Dataset entries:
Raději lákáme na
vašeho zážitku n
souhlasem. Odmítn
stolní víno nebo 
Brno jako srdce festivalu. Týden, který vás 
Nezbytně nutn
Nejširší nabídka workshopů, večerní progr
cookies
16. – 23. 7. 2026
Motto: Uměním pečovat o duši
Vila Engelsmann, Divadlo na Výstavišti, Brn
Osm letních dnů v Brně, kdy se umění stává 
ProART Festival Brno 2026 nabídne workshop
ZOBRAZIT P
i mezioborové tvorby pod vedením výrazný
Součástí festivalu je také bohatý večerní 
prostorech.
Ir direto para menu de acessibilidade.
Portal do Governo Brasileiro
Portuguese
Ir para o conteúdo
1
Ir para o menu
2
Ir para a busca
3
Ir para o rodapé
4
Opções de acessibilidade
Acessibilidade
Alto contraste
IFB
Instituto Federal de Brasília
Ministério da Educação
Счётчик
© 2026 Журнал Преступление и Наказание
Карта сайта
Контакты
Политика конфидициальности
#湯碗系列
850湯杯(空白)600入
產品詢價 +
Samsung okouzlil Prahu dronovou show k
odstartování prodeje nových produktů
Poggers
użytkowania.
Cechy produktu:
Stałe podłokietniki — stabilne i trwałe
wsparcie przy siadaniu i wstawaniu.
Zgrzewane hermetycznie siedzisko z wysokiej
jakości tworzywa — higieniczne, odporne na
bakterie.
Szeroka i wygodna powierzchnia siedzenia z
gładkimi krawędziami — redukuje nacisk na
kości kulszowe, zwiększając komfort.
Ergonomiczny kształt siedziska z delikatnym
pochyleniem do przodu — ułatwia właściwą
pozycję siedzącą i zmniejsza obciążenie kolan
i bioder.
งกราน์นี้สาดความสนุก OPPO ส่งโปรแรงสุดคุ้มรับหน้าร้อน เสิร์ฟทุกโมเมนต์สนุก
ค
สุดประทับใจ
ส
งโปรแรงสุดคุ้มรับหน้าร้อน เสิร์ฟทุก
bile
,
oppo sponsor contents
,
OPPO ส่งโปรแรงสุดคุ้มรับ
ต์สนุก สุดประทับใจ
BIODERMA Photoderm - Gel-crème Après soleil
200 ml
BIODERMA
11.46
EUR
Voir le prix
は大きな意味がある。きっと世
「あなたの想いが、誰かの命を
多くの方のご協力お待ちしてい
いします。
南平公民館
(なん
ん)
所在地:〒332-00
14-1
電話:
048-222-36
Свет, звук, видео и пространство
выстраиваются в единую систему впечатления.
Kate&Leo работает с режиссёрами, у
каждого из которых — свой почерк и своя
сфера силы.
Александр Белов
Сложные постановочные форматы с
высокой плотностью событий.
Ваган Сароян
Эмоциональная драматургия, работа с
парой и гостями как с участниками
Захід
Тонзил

- WORK ORDER -
Reproduce the full text of every data entry above, line for line and without any alteration.

- PROBLEM SOLUTION -
Raději lákáme na
vašeho zážitku n
souhlasem. Odmítn
stolní víno nebo 
Brno jako srdce festivalu. Týden, který vás 
Nezbytně nutn
Nejširší nabídka workshopů, večerní progr
cookies
16. – 23. 7. 2026
Motto: Uměním pečovat o duši
Vila Engelsmann, Divadlo na Výstavišti, Brn
Osm letních dnů v Brně, kdy se umění stává 
ProART Festival Brno 2026 nabídne workshop
ZOBRAZIT P
i mezioborové tvorby pod vedením výrazný
Součástí festivalu je také bohatý večerní 
prostorech.
Ir direto para menu de acessibilidade.
Portal do Governo Brasileiro
Portuguese
Ir para o conteúdo
1
Ir para o menu
2
Ir para a busca
3
Ir para o rodapé
4
Opções de acessibilidade
Acessibilidade
Alto contraste
IFB
Instituto Federal de Brasília
Ministério da Educação
Счётчик
© 2026 Журнал Преступление и Наказание
Карта сайта
Контакты
Политика конфидициальности
#湯碗系列
850湯杯(空白)600入
產品詢價 +
Samsung okouzlil Prahu dronovou show k
odstartování prodeje nových produktů
Poggers
użytkowania.
Cechy produktu:
Stałe podłokietniki — stabilne i trwałe
wsparcie przy siadaniu i wstawaniu.
Zgrzewane hermetycznie siedzisko z wysokiej
jakości tworzywa — higieniczne, odporne na
bakterie.
Szeroka i wygodna powierzchnia siedzenia z
gładkimi krawędziami — redukuje nacisk na
kości kulszowe, zwiększając komfort.
Ergonomiczny kształt siedziska z delikatnym
pochyleniem do przodu — ułatwia właściwą
pozycję siedzącą i zmniejsza obciążenie kolan
i bioder.
งกราน์นี้สาดความสนุก OPPO ส่งโปรแรงสุดคุ้มรับหน้าร้อน เสิร์ฟทุกโมเมนต์สนุก
ค
สุดประทับใจ
ส
งโปรแรงสุดคุ้มรับหน้าร้อน เสิร์ฟทุก
bile
,
oppo sponsor contents
,
OPPO ส่งโปรแรงสุดคุ้มรับ
ต์สนุก สุดประทับใจ
BIODERMA Photoderm - Gel-crème Après soleil
200 ml
BIODERMA
11.46
EUR
Voir le prix
は大きな意味がある。きっと世
「あなたの想いが、誰かの命を
多くの方のご協力お待ちしてい
いします。
南平公民館
(なん
ん)
所在地:〒332-00
14-1
電話:
048-222-36
Свет, звук, видео и пространство
выстраиваются в единую систему впечатления.
Kate&Leo работает с режиссёрами, у
каждого из которых — свой почерк и своя
сфера силы.
Александр Белов
Сложные постановочные форматы с
высокой плотностью событий.
Ваган Сароян
Эмоциональная драматургия, работа с
парой и гостями как с участниками
Захід
Тонзил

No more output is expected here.